:: What you need to do ::
Within the material below, count each line holding the string "добавить" and return the total alone.

:: Data to examine ::

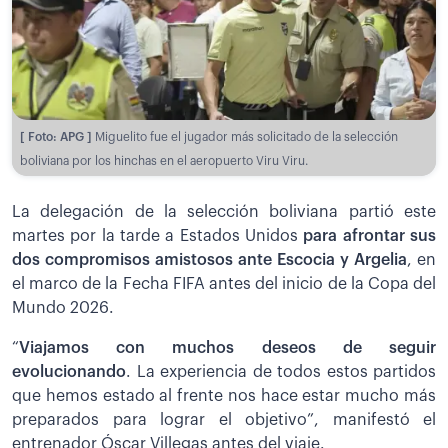
[ Foto: APG ]
Miguelito fue el jugador más solicitado de la selección
boliviana por los hinchas en el aeropuerto Viru Viru.
La delegación de la selección boliviana partió este
martes por la tarde a Estados Unidos
para afrontar sus
dos compromisos amistosos ante Escocia y Argelia
, en
el marco de la Fecha FIFA antes del inicio de la Copa del
Mundo 2026.
“
Viajamos con muchos deseos de seguir
evolucionando
. La experiencia de todos estos partidos
que hemos estado al frente nos hace estar mucho más
preparados para lograr el objetivo”, manifestó el
entrenador Óscar Villegas antes del viaje.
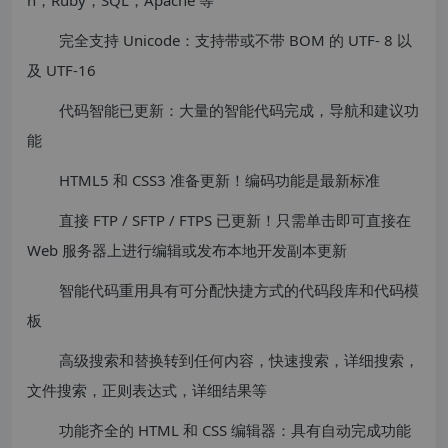
n，Ruby，SQL，Apache 等
完全支持 Unicode：支持带或不带 BOM 的 UTF- 8 以
及 UTF-16
代码智能已更新：大量的智能代码完成，导航和建议功
能
HTML5 和 CSS3 准备更新！编码功能是最新标准
直接 FTP / SFTP / FTPS 已更新！只需单击即可直接在
Web 服务器上进行编辑或发布本地开发副本更新
智能代码重用具有可分配快捷方式的代码段库和代码模
板
高级搜索和替换转到任何内容，快速搜索，详细搜索，
文件搜索，正则表达式，详细结果等
功能齐全的 HTML 和 CSS 编辑器：具有自动完成功能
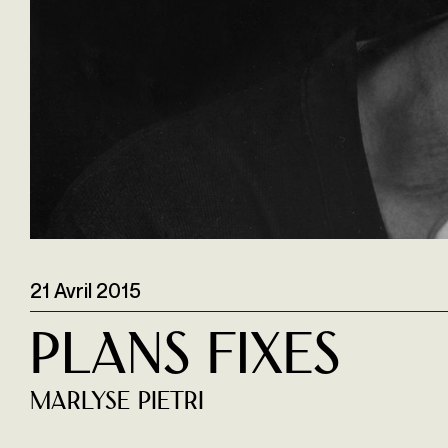
21 Avril 2015
Plans Fixes
Marlyse Pietri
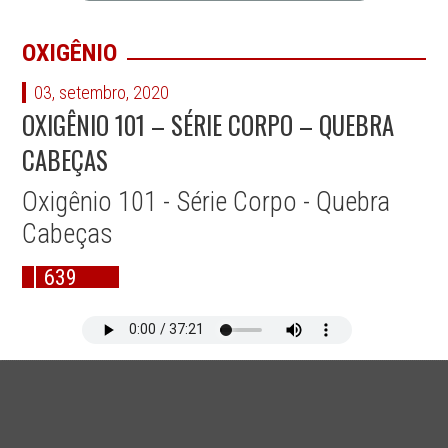
OXIGÊNIO
03, setembro, 2020
OXIGÊNIO 101 – SÉRIE CORPO – QUEBRA
CABEÇAS
Oxigênio 101 - Série Corpo - Quebra
Cabeças
639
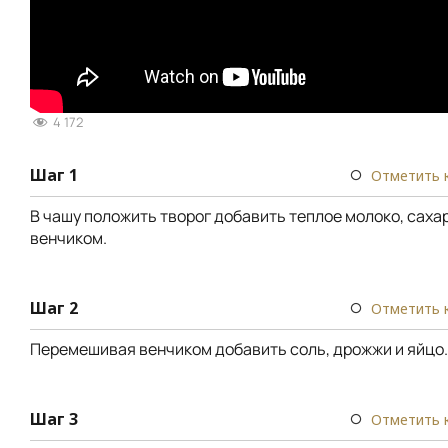
4 172
Шаг 1
Отметить 
В чашу положить творог добавить теплое молоко, саха
венчиком.
Шаг 2
Отметить 
Перемешивая венчиком добавить соль, дрожжи и яйцо.
Шаг 3
Отметить 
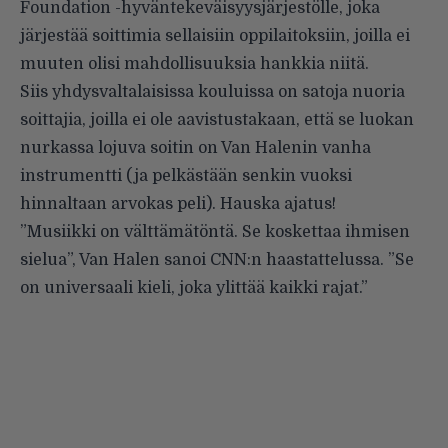
Foundation -hyväntekeväisyysjärjestölle, joka
järjestää soittimia sellaisiin oppilaitoksiin, joilla ei
muuten olisi mahdollisuuksia hankkia niitä.
Siis yhdysvaltalaisissa kouluissa on satoja nuoria
soittajia, joilla ei ole aavistustakaan, että se luokan
nurkassa lojuva soitin on Van Halenin vanha
instrumentti (ja pelkästään senkin vuoksi
hinnaltaan arvokas peli). Hauska ajatus!
”Musiikki on välttämätöntä. Se koskettaa ihmisen
sielua”, Van Halen sanoi CNN:n haastattelussa. ”Se
on universaali kieli, joka ylittää kaikki rajat.”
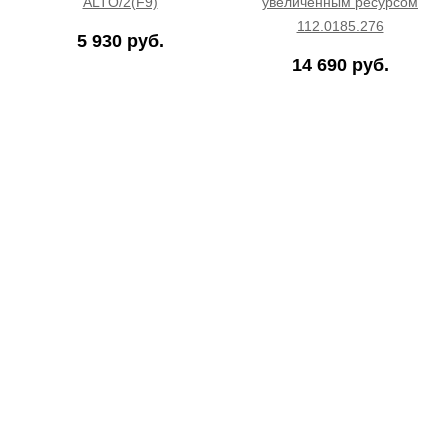
ALTO/2(F9)
увеличенным ресурсом
112.0185.276
5 930 руб.
14 690 руб.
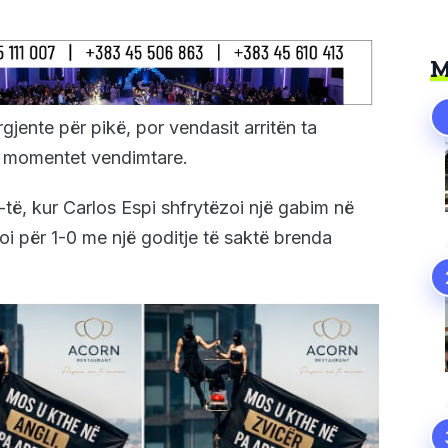
M
gjente për pikë, por vendasit arritën ta
ë momentet vendimtare.
të, kur Carlos Espi shfrytëzoi një gabim në
zoi për 1-0 me një goditje të saktë brenda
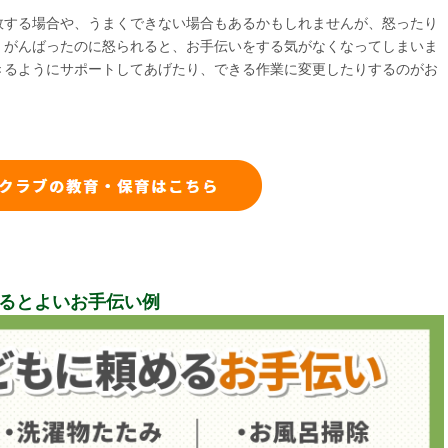
敗する場合や、うまくできない場合もあるかもしれませんが、怒ったり
くがんばったのに怒られると、お手伝いをする気がなくなってしまいま
きるようにサポートしてあげたり、できる作業に変更したりするのがお
るとよいお手伝い例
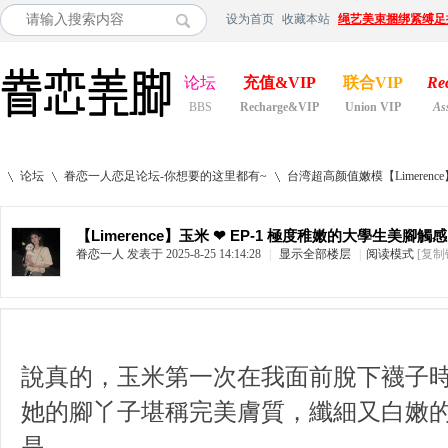
设为首页
收藏本站
绳艺美束捆绑紧缚足
论坛
充值&VIP
联合VIP
Re
BBS
Recharge&VIP
Union VIP
As
论坛
眷恋一人恋足论坛-你想要的这里都有~
台湾超高颜值嫩模【Limerenc
【Limerence】玉米 ❤ EP-1 極度稚嫩的大學生美腳觸感
眷恋一人
发表于 2025-8-25 14:14:28
|
显示全部楼层
|
阅读模式
[复制
»
›
›
說真的，玉米第一次在我面前脫下襪子
她的腳丫子堪稱完美膚質，纖細又白嫩
是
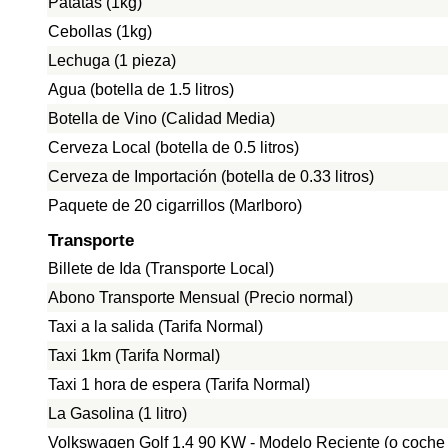
Patatas (1kg)
Cebollas (1kg)
Lechuga (1 pieza)
Agua (botella de 1.5 litros)
Botella de Vino (Calidad Media)
Cerveza Local (botella de 0.5 litros)
Cerveza de Importación (botella de 0.33 litros)
Paquete de 20 cigarrillos (Marlboro)
Transporte
Billete de Ida (Transporte Local)
Abono Transporte Mensual (Precio normal)
Taxi a la salida (Tarifa Normal)
Taxi 1km (Tarifa Normal)
Taxi 1 hora de espera (Tarifa Normal)
La Gasolina (1 litro)
Volkswagen Golf 1.4 90 KW - Modelo Reciente (o coche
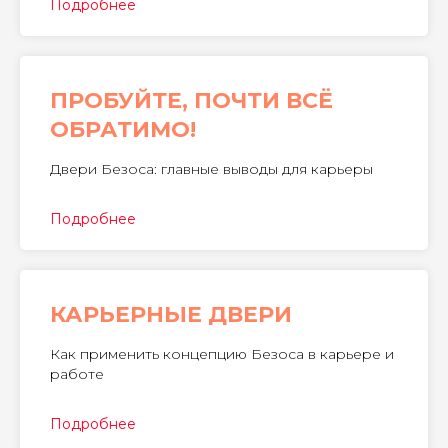
Подробнее
ПРОБУЙТЕ, ПОЧТИ ВСË
ОБРАТИМО!
Двери Безоса: главные выводы для карьеры
Подробнее
КАРЬЕРНЫЕ
ДВЕРИ
Как применить концепцию Безоса в карьере и
работе
Подробнее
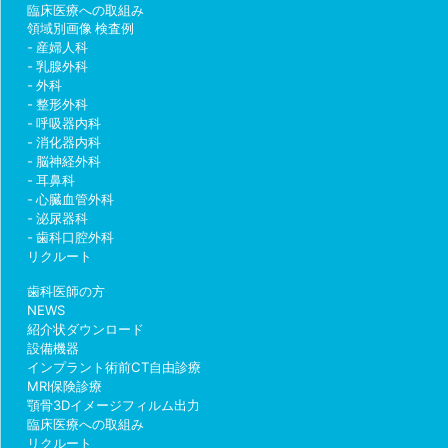
臨床医療への取組み
領域別画像 検査例
産婦人科
乳腺外科
外科
整形外科
呼吸器内科
消化器内科
脳神経外科
耳鼻科
心臓血管外科
泌尿器科
歯科口腔外科
リクルート
歯科医師の方
NEWS
紹介状ダウンロード
設備機器
インプラント術前CT自由診療
MRI保険診療
顎骨3Dイメージフィルム出力
臨床医療への取組み
リクルート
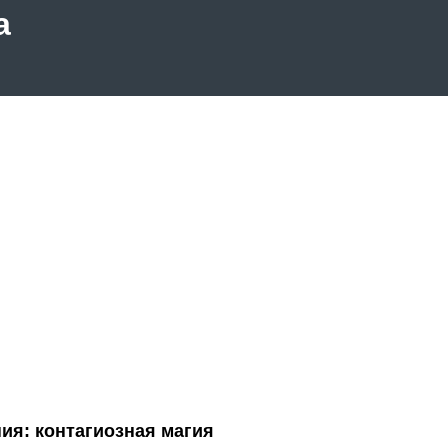
а
я: контагиозная магия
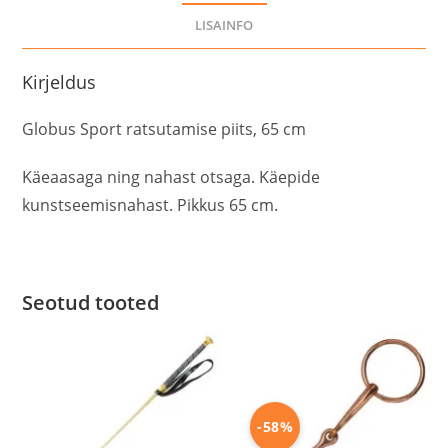
LISAINFO
Kirjeldus
Globus Sport ratsutamise piits, 65 cm
Käeaasaga ning nahast otsaga. Käepide
kunstseemisnahast. Pikkus 65 cm.
Seotud tooted
-58%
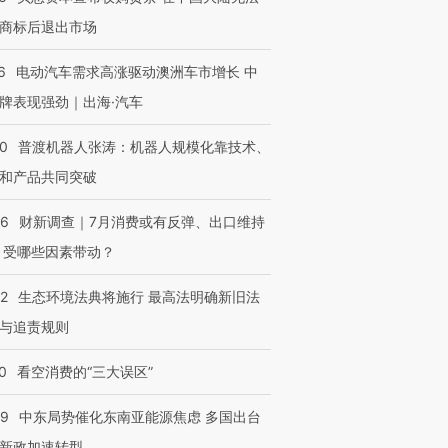
商标后退出市场
6
电动汽车需求高涨驱动澳洲车市增长 中
牌表现强劲｜出海·汽车
00
普渡机器人张涛：机器人规模化靠技术、
和产品共同突破
56
财新调查｜7月消费或有反弹、出口维持
 受哪些因素带动？
42
生态环境法典将施行 最高法明确新旧法
与追责规则
0
看空消费的“三大误区”
59
中东局势催化东南亚能源焦虑 多国出台
新政加速转型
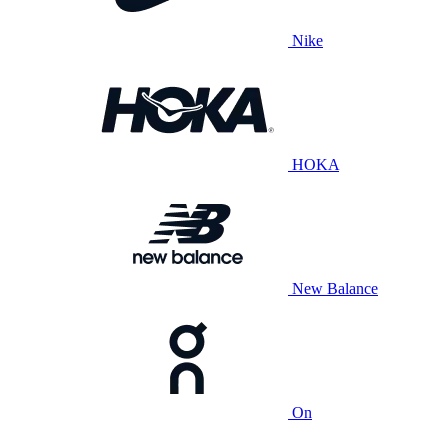
Nike
HOKA
New Balance
On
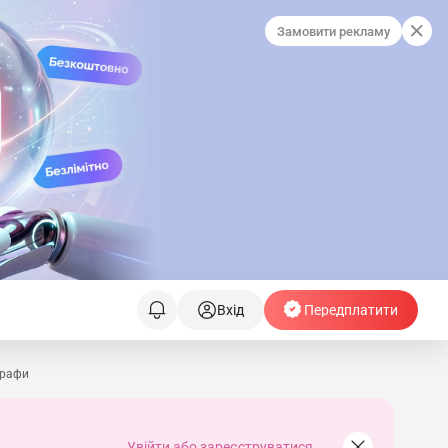
Замовити рекламу
Вхід
Передплатити
трафи
Увійти або зареєструватися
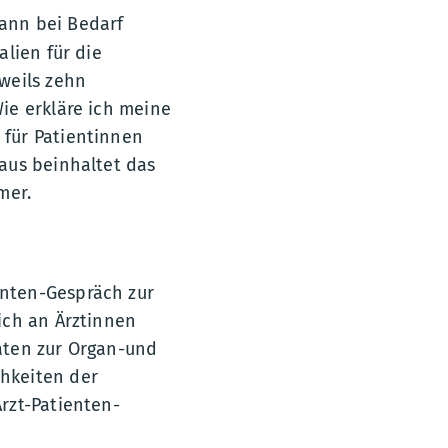
ann bei Bedarf
lien für die
weils zehn
ie erkläre ich meine
für Patientinnen
aus beinhaltet das
mer.
nten-Gespräch zur
ich an Ärztinnen
aten zur Organ-und
hkeiten der
rzt-Patienten-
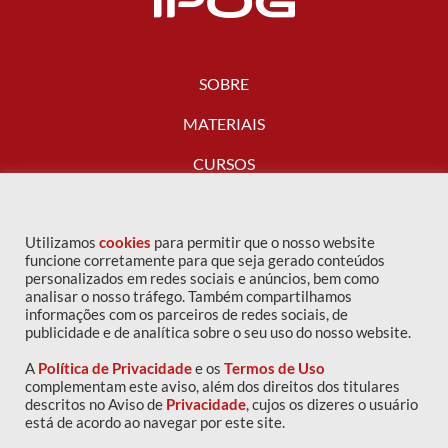
SOBRE
MATERIAIS
CURSOS
FALE CONOSCO
Utilizamos
cookies
para permitir que o nosso website
funcione corretamente para que seja gerado conteúdos
personalizados em redes sociais e anúncios, bem como
analisar o nosso tráfego. Também compartilhamos
informações com os parceiros de redes sociais, de
publicidade e de analítica sobre o seu uso do nosso website.
A
Política de Privacidade
e os
Termos de Uso
complementam este aviso, além dos direitos dos titulares
descritos no Aviso de
Privacidade
, cujos os dizeres o usuário
Copyright © 2016 IPOG - Todos os direitos reservados
está de acordo ao navegar por este site.
Política de privacidade
|
Termos de uso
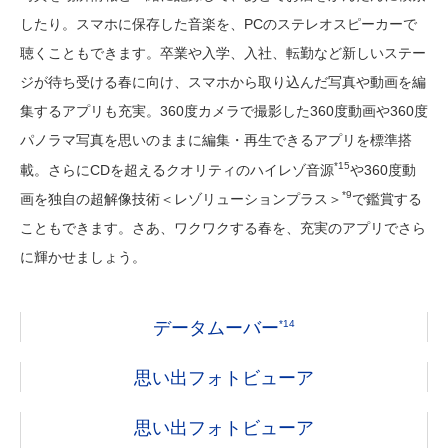
したり。スマホに保存した音楽を、PCのステレオスピーカーで
聴くこともできます。卒業や入学、入社、転勤など新しいステー
ジが待ち受ける春に向け、スマホから取り込んだ写真や動画を編
集するアプリも充実。360度カメラで撮影した360度動画や360度
パノラマ写真を思いのままに編集・再生できるアプリを標準搭
*15
載。さらにCDを超えるクオリティのハイレゾ音源
や360度動
*9
画を独自の超解像技術＜レゾリューションプラス＞
で鑑賞する
こともできます。さあ、ワクワクする春を、充実のアプリでさら
に輝かせましょう。
データムーバー
*14
思い出フォトビューア
思い出フォトビューア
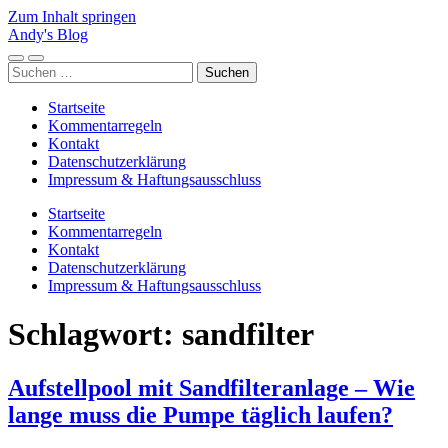
Zum Inhalt springen
Andy's Blog
Mobile-
Suchfeld
Suchen
Menü
ein-/ausblenden
nach:
ein-/ausblenden
Startseite
Kommentarregeln
Kontakt
Datenschutzerklärung
Impressum & Haftungsausschluss
Startseite
Kommentarregeln
Kontakt
Datenschutzerklärung
Impressum & Haftungsausschluss
Schlagwort:
sandfilter
Aufstellpool mit Sandfilteranlage – Wie
lange muss die Pumpe täglich laufen?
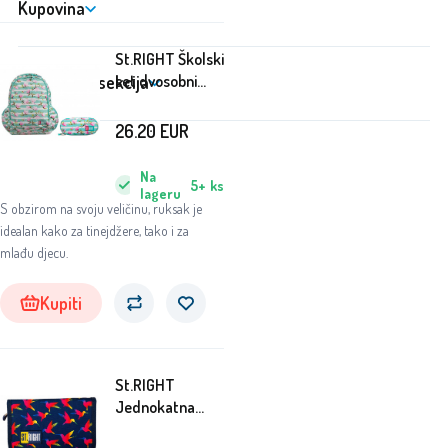
Kupovina
St.RIGHT Školski
Korisnička sekcija
set dvosobni
ruksak + pernica
Flower Magnolia
26.20
EUR
Na
5+
ks
lageru
S obzirom na svoju veličinu, ruksak je
idealan kako za tinejdžere, tako i za
mlađu djecu.
Kupiti
St.RIGHT
Jednokatna
pernica Birds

:: Result ::
2